Written task >> Set out each line of the listing below as a numbered list, with blank lines dropped and the pictures left out.

§ §

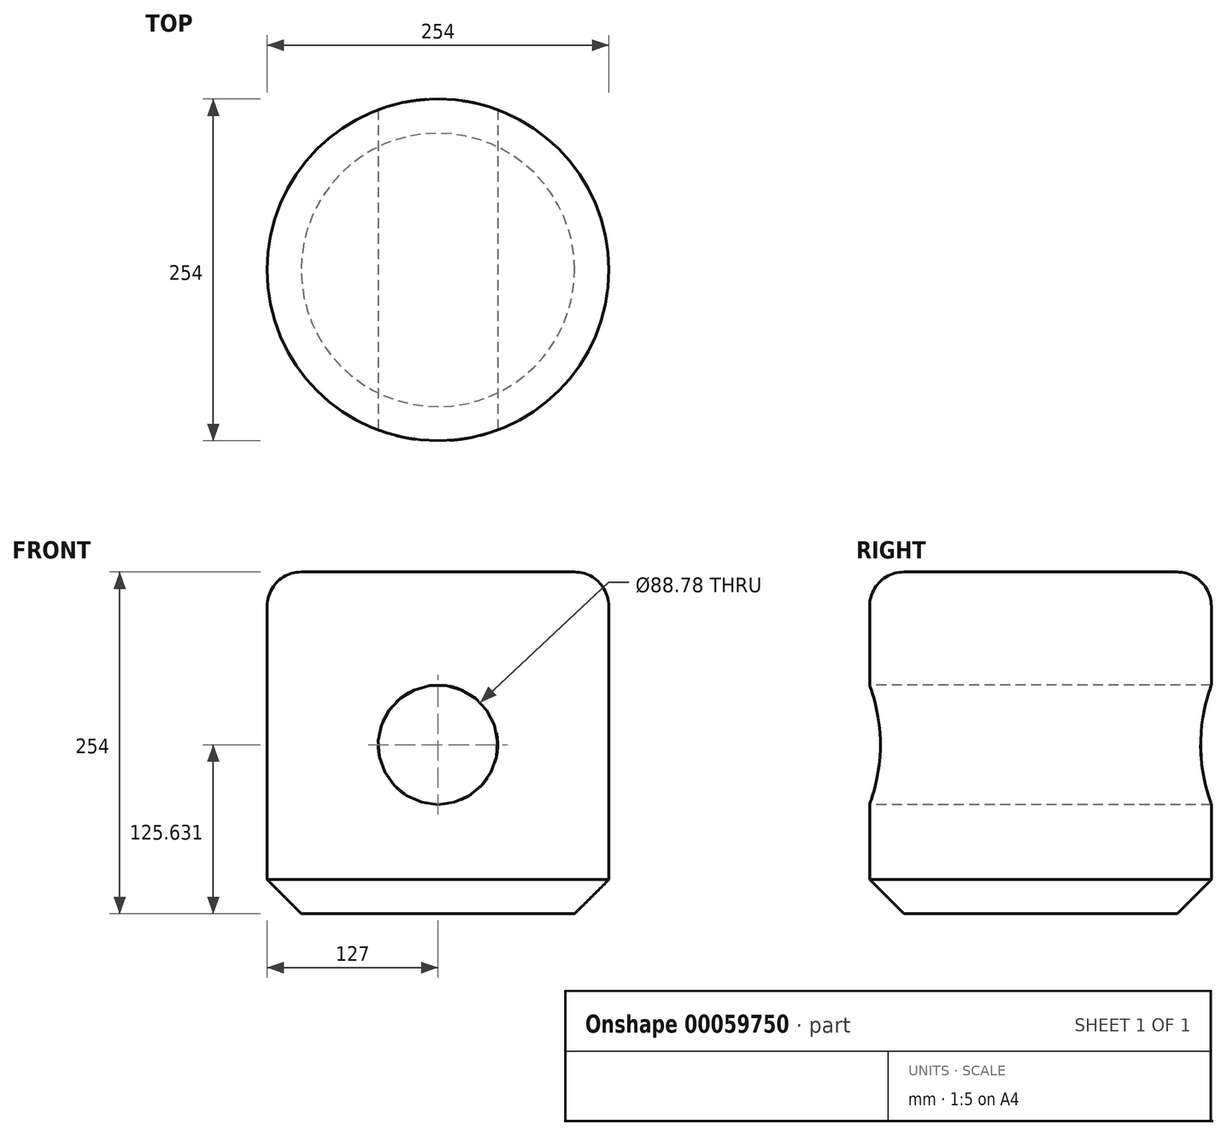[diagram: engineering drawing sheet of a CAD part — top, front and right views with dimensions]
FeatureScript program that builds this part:
annotation { "Feature Type Name" : "Feature", "Feature Type Description" : "" }
export const myFeature = defineFeature(function(context is Context, id is Id, definition is map)
    precondition{}
    {
        {
            var Q0;
            Q0=qCreatedBy(makeId("Top.planeOp"),FACE);
            var sketch = newSketch(context, id + "F0", { "sketchPlane" : qUnion([Q0])});
            skCircle(sketch, "E0", {"center": v(0, 0) * mm, "radius": 127 * mm});
            skSolve(sketch);
        }
        {
            var Q0;
            Q0 = qSketchRegion(id + "F0", true);
            extrude(context, id + "F1", {"entities" : qUnion([Q0]), "depth" : 254 * mm});
        }
        {
            var Q0;
            Q0=makeQuery(id+"F1.opExtrude","CAP_EDGE",EDGE,{"disambiguationData":[OSD([sQuery(id+"F0.wireOp",EDGE,"E0")])],"isStart":false});
            fillet(context, id + "F2", {"entities" : qUnion([Q0]), "radius" : 25.4 * mm, "tangentPropagation" : true, "allowEdgeOverflow" : false});
        }
        {
            var Q0;
            Q0=makeQuery(id+"F1.opExtrude","CAP_EDGE",EDGE,{"disambiguationData":[OSD([sQuery(id+"F0.wireOp",EDGE,"E0")])],"isStart":true});
            chamfer(context, id + "F3", {"entities" : qUnion([Q0]), "width" : 25.4 * mm, "tangentPropagation" : true});
        }
        {
            var Q0;
            Q0=qCreatedBy(makeId("Front.planeOp"),FACE);
            var sketch = newSketch(context, id + "F4", { "sketchPlane" : qUnion([Q0])});
            skCircle(sketch, "E1", {"center": v(0, 125.63) * mm, "radius": 44.4 * mm});
            skSolve(sketch);
        }
        {
            var Q0;
            Q0 = qSketchRegion(id + "F4", true);
            extrude(context, id + "F5", {"entities" : qUnion([Q0]), "operationType" : NewBodyOperationType.REMOVE, "endBound" : BoundingType.THROUGH_ALL, "oppositeDirection" : true, "depth" : 250.77 * mm, "hasSecondDirection" : true, "secondDirectionBound" : SecondDirectionBoundingType.THROUGH_ALL, "secondDirectionOppositeDirection" : false, "secondDirectionDepth" : 25 * mm});
        }
    });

§ §

Correct response >>
1. [diagram: engineering drawing sheet of a CAD part — top, front and right views with dimensions]
2. FeatureScript program that builds this part:
3. annotation { "Feature Type Name" : "Feature", "Feature Type Description" : "" }
4. export const myFeature = defineFeature(function(context is Context, id is Id, definition is map)
5.     precondition{}
6.     {
7.         {
8.             var Q0;
9.             Q0=qCreatedBy(makeId("Top.planeOp"),FACE);
10.             var sketch = newSketch(context, id + "F0", { "sketchPlane" : qUnion([Q0])});
11.             skCircle(sketch, "E0", {"center": v(0, 0) * mm, "radius": 127 * mm});
12.             skSolve(sketch);
13.         }
14.         {
15.             var Q0;
16.             Q0 = qSketchRegion(id + "F0", true);
17.             extrude(context, id + "F1", {"entities" : qUnion([Q0]), "depth" : 254 * mm});
18.         }
19.         {
20.             var Q0;
21.             Q0=makeQuery(id+"F1.opExtrude","CAP_EDGE",EDGE,{"disambiguationData":[OSD([sQuery(id+"F0.wireOp",EDGE,"E0")])],"isStart":false});
22.             fillet(context, id + "F2", {"entities" : qUnion([Q0]), "radius" : 25.4 * mm, "tangentPropagation" : true, "allowEdgeOverflow" : false});
23.         }
24.         {
25.             var Q0;
26.             Q0=makeQuery(id+"F1.opExtrude","CAP_EDGE",EDGE,{"disambiguationData":[OSD([sQuery(id+"F0.wireOp",EDGE,"E0")])],"isStart":true});
27.             chamfer(context, id + "F3", {"entities" : qUnion([Q0]), "width" : 25.4 * mm, "tangentPropagation" : true});
28.         }
29.         {
30.             var Q0;
31.             Q0=qCreatedBy(makeId("Front.planeOp"),FACE);
32.             var sketch = newSketch(context, id + "F4", { "sketchPlane" : qUnion([Q0])});
33.             skCircle(sketch, "E1", {"center": v(0, 125.63) * mm, "radius": 44.4 * mm});
34.             skSolve(sketch);
35.         }
36.         {
37.             var Q0;
38.             Q0 = qSketchRegion(id + "F4", true);
39.             extrude(context, id + "F5", {"entities" : qUnion([Q0]), "operationType" : NewBodyOperationType.REMOVE, "endBound" : BoundingType.THROUGH_ALL, "oppositeDirection" : true, "depth" : 250.77 * mm, "hasSecondDirection" : true, "secondDirectionBound" : SecondDirectionBoundingType.THROUGH_ALL, "secondDirectionOppositeDirection" : false, "secondDirectionDepth" : 25 * mm});
40.         }
41.     });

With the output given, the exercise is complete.